*RECORDS SUPPLIED*:
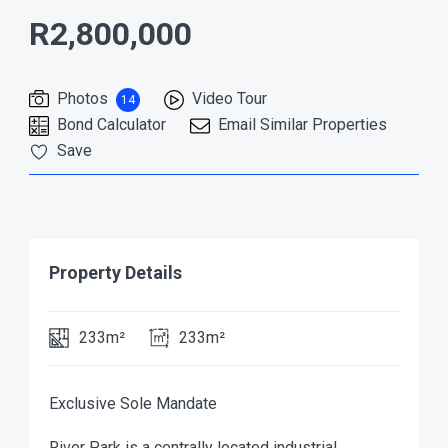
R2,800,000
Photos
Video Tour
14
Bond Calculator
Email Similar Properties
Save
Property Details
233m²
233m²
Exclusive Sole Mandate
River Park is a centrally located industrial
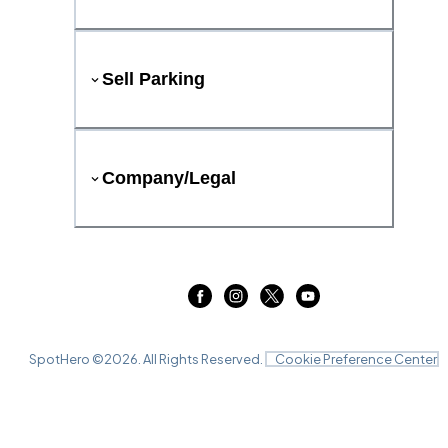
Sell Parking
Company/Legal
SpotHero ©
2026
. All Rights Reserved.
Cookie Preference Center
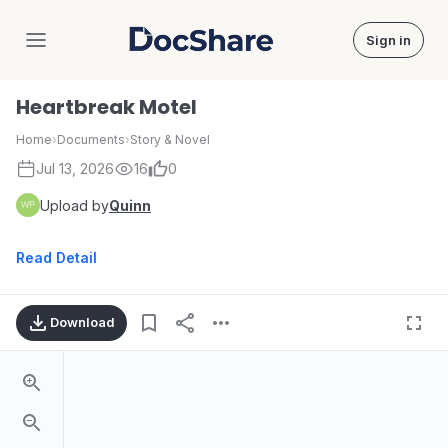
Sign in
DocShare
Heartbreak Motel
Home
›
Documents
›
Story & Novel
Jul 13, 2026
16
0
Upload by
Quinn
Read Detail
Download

---

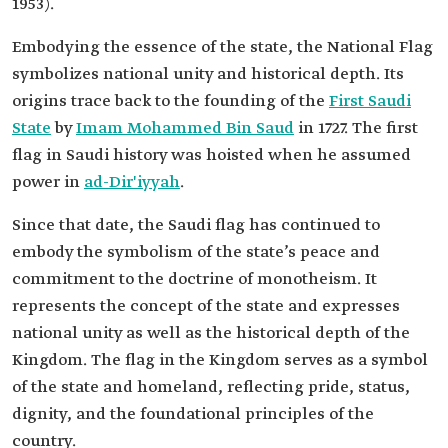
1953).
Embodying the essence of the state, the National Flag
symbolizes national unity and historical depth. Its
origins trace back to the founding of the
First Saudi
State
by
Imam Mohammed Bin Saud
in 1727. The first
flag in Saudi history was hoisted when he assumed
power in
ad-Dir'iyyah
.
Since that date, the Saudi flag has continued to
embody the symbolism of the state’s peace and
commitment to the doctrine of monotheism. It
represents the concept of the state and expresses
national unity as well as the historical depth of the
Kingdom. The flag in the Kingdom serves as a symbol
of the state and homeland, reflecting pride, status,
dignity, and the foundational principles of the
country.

*YOUR ASSIGNMENT*: Find every line of the records that contains the word "historical", treating uppercase and lowercase letters as different, and copy each of those lines.

*RESPONSE*:
symbolizes national unity and historical depth. Its
national unity as well as the historical depth of the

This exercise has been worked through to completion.